_Actions to take_
**A.** How many insertions and deletions does the git patch report in total?
**B.** Continue the git patch from its final line.

_Excerpted passage_

*-*-*

From 27594bdb4c2cb0b0f494f894ff4085c275fc7b6d Mon Sep 17 00:00:00 2001
From: Peter Szemraj <74869040+pszemraj@users.noreply.github.com>
Date: Sat, 25 Oct 2025 13:35:26 -0400
Subject: [PATCH 5/8] clarify, format

---
 decoder_pytorch/device.py |  1 -
 decoder_pytorch/utils.py  | 71 +++++++++++++++++++++++++++++++++++----
 2 files changed, 65 insertions(+), 7 deletions(-)

diff --git a/decoder_pytorch/device.py b/decoder_pytorch/device.py
index 1af7865..d7647cb 100644
--- a/decoder_pytorch/device.py
+++ b/decoder_pytorch/device.py
@@ -10,7 +10,6 @@
 
 import torch
 
-
 __all__ = ["DeviceSelection", "get_optimal_device"]
 
 
diff --git a/decoder_pytorch/utils.py b/decoder_pytorch/utils.py
index be6a821..4a9c81c 100644
--- a/decoder_pytorch/utils.py
+++ b/decoder_pytorch/utils.py
@@ -151,13 +151,19 @@ class _LayerSummary:
 
 
 def model_summary(
-    model: nn.Module, max_depth: int = 4, show_param_shapes: bool = False
+    model: nn.Module,
+    max_depth: int = 4,
+    show_param_shapes: bool = False,
+    show_frozen_breakdown: bool = False,
 ) -> None:
     """Print hierarchical summary of model with parameter counts.

*-*-*

_Data extract_
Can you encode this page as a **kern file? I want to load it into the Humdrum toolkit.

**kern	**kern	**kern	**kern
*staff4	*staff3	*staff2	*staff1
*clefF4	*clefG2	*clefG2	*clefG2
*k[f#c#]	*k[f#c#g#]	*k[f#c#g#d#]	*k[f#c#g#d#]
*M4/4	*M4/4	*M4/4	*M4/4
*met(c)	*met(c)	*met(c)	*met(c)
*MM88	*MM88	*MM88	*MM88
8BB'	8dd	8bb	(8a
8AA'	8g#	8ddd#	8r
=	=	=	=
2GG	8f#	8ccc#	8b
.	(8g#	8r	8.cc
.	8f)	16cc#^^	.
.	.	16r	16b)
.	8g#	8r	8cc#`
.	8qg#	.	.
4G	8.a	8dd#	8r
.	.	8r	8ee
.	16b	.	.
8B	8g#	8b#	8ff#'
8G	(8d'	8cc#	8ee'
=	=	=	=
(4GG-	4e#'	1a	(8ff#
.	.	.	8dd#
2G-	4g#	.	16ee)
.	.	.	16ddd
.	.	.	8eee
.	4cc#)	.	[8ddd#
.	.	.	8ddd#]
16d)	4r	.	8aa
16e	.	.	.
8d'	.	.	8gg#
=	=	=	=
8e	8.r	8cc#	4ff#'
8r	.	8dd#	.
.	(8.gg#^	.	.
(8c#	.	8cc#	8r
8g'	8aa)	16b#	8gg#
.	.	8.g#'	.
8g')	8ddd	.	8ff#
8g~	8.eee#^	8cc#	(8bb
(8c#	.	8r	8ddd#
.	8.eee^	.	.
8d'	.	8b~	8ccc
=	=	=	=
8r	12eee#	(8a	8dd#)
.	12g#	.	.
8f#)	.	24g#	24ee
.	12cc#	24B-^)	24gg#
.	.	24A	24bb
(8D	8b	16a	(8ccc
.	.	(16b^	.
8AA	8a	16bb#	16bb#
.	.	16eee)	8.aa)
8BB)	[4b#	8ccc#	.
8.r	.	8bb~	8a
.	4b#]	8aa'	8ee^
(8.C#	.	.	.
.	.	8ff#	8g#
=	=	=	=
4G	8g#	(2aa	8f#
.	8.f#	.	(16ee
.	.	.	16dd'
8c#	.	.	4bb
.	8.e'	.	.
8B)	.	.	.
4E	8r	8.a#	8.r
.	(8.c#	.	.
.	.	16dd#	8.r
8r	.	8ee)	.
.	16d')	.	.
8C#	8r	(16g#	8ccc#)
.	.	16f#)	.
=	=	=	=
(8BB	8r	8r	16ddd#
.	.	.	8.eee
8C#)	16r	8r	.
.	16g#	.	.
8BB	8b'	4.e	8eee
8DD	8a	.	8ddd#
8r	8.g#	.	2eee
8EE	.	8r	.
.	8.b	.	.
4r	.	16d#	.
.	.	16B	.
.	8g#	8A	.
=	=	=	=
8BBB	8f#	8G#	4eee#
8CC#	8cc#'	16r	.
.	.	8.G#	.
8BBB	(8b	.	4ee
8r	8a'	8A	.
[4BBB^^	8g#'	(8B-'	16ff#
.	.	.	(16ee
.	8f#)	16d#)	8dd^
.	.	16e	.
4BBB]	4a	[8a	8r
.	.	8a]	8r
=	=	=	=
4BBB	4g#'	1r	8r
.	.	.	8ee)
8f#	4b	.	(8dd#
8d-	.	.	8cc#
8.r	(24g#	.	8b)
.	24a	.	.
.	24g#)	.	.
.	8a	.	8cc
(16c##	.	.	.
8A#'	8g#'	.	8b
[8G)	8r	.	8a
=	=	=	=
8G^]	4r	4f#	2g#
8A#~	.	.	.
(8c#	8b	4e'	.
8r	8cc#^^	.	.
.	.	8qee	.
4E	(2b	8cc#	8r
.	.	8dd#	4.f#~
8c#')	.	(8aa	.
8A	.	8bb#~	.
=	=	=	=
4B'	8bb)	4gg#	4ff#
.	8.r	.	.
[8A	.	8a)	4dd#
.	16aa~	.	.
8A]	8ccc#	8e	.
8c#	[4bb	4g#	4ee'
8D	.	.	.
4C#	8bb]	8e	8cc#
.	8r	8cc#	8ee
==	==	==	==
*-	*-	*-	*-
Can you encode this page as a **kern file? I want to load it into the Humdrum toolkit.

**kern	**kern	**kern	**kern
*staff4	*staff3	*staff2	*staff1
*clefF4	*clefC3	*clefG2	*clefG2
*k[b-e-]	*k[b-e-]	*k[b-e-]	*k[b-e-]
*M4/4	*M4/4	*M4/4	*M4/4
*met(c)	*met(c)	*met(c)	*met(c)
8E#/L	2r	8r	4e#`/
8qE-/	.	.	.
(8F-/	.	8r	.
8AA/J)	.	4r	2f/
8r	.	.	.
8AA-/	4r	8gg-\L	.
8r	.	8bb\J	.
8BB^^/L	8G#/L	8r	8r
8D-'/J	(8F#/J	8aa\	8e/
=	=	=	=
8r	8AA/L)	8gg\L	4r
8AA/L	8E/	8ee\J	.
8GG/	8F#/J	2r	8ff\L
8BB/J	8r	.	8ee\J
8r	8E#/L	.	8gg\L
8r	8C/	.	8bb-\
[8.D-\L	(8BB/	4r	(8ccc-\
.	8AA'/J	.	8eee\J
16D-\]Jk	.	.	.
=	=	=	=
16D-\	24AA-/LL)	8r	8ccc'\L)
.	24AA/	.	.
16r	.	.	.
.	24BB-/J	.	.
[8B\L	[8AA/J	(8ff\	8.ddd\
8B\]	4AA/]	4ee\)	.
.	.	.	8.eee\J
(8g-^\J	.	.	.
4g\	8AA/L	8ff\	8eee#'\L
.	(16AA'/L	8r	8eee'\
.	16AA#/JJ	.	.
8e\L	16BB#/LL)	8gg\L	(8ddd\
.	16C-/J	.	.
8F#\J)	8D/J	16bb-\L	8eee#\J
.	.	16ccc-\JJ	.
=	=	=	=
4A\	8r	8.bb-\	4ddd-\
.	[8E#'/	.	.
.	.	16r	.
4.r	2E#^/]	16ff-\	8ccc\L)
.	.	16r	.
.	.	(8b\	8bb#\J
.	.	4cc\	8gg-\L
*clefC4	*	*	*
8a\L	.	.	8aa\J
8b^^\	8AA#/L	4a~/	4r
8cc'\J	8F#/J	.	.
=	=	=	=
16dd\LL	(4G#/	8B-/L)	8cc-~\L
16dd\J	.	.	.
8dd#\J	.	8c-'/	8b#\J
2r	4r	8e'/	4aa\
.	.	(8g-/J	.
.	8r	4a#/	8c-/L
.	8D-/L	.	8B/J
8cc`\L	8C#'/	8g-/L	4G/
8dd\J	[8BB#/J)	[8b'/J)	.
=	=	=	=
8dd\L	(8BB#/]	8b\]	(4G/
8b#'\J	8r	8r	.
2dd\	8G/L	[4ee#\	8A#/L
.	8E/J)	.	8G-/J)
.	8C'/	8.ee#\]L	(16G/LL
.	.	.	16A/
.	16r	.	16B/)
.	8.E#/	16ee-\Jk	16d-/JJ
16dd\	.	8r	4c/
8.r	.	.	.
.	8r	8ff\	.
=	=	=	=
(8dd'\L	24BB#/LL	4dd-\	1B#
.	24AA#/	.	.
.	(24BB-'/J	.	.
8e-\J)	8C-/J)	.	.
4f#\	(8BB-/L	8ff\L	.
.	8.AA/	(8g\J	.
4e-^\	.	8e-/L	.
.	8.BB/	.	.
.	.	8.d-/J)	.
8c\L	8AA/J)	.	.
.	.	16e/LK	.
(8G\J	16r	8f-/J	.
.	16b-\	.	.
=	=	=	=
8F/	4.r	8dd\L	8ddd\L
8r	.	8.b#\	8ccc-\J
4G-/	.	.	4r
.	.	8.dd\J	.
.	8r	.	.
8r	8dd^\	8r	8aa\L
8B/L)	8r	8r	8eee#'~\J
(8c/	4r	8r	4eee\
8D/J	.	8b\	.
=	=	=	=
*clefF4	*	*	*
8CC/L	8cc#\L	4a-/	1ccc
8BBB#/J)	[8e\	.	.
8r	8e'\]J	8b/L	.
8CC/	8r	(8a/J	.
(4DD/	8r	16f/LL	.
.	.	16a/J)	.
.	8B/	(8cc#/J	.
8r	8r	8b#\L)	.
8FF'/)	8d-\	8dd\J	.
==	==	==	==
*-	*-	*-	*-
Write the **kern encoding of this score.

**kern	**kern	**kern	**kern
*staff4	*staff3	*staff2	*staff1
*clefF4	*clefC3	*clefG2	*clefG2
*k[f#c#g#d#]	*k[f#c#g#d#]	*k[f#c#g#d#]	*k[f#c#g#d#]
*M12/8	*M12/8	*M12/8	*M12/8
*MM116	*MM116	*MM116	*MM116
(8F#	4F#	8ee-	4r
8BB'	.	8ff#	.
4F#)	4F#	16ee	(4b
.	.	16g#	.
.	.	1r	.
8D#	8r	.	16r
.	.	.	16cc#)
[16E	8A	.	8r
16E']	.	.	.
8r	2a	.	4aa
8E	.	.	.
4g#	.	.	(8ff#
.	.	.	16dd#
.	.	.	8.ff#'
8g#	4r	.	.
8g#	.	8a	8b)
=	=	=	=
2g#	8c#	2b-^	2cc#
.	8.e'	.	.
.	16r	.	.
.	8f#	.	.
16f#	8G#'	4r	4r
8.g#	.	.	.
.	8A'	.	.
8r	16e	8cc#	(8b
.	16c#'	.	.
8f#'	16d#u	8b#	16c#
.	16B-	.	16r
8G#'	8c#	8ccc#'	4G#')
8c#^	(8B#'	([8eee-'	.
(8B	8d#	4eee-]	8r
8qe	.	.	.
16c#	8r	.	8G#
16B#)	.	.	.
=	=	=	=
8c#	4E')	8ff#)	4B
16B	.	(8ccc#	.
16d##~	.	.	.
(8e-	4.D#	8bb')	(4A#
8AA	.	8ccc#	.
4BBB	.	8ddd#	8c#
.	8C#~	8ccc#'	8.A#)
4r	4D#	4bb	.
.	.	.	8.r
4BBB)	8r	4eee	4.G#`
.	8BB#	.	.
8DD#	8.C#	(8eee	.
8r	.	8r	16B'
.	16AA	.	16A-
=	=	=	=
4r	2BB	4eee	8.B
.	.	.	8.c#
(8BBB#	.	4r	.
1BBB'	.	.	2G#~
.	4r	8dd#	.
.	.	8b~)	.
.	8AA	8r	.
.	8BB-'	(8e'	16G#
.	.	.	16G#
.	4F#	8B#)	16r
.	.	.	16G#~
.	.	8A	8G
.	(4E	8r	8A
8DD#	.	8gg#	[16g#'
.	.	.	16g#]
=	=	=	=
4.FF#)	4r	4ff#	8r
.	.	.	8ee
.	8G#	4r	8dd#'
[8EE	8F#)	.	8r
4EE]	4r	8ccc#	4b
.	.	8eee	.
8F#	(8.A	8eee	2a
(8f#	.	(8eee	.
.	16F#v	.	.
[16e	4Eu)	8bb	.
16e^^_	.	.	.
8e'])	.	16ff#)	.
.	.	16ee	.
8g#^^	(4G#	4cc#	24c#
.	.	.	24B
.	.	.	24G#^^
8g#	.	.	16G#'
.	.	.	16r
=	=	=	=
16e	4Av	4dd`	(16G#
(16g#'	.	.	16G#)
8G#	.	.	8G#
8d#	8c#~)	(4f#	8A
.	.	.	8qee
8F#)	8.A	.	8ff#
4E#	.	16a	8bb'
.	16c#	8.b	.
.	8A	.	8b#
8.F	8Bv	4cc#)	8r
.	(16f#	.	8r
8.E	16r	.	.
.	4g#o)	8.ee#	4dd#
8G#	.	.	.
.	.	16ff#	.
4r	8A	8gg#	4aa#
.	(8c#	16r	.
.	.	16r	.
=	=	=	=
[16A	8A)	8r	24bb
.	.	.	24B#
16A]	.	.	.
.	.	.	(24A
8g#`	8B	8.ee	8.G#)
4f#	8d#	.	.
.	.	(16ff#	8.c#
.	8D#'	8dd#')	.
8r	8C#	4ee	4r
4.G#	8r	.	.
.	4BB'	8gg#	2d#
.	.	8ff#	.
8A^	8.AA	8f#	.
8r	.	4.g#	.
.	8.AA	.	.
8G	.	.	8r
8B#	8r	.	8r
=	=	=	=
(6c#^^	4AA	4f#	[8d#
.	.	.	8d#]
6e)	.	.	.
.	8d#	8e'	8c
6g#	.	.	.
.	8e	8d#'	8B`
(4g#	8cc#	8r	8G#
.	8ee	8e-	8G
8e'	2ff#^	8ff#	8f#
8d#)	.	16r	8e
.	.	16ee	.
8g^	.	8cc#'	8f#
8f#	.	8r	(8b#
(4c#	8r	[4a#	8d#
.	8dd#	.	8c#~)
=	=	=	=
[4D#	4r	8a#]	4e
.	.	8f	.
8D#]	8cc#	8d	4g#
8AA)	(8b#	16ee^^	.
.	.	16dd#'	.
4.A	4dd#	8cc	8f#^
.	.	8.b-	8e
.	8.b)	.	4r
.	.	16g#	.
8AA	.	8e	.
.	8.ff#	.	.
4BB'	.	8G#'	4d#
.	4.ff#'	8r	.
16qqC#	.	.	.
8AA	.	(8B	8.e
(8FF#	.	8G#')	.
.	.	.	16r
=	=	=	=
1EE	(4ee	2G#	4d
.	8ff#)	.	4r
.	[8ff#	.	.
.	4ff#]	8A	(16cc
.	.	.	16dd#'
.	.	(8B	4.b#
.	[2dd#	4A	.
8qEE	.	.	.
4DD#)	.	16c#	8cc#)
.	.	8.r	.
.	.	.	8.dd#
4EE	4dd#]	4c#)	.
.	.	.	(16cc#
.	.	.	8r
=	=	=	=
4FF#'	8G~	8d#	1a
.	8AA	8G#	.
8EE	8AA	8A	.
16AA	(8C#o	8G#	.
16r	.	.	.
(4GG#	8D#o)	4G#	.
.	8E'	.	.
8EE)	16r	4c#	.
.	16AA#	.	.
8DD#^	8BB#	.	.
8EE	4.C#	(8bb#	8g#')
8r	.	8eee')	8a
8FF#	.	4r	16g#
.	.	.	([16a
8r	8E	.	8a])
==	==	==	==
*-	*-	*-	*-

*-*-*

_Answers given_
**A.** 65 insertions and 7 deletions.

**B.**
 
     :param model: PyTorch model to summarize
     :param max_depth: Maximum depth of hierarchy to display
     :param show_param_shapes: Whether to show parameter shapes
+    :param show_frozen_breakdown: If True, display separate trainable/frozen counts
+        per module. Defaults to False for a simpler view that highlights whether
+        a module is fully trainable, fully frozen, or mixed.
     """
 
     # ---------- formatting helpers ----------
@@ -248,15 +254,60 @@ def summarize_recursive(module: nn.Module, depth: int, prefix: str) -> Set[int]:
             max(len(_format_shape(s.param_shape)) for s in summary_list),
         )
 
-    params_col_width = 12
-    trainable_col_width = 10
-    col_spacing = "  "
+    params_col_width = max(
+        len("Param #"),
+        max(len(_format_number(s.inclusive_total_params)) for s in summary_list),
+    )
 
     header_parts = [f"{'Layer (type)':<{name_col_width}}"]
     if show_param_shapes:
         header_parts.append(f"{'Param Shape':>{shape_col_width}}")
+
     header_parts.append(f"{'Param #':>{params_col_width}}")
-    header_parts.append(f"{'Trainable':>{trainable_col_width}}")
+
+    if show_frozen_breakdown:
+        trainable_col_width = max(
+            len("Trainable #"),
+            max(
+                len(_format_number(s.inclusive_trainable_params)) for s in summary_list
+            ),
+        )
+        frozen_col_width = max(
+            len("Frozen #"),
+            max(
+                len(
+                    _format_number(
+                        s.inclusive_total_params - s.inclusive_trainable_params
+                    )
+                )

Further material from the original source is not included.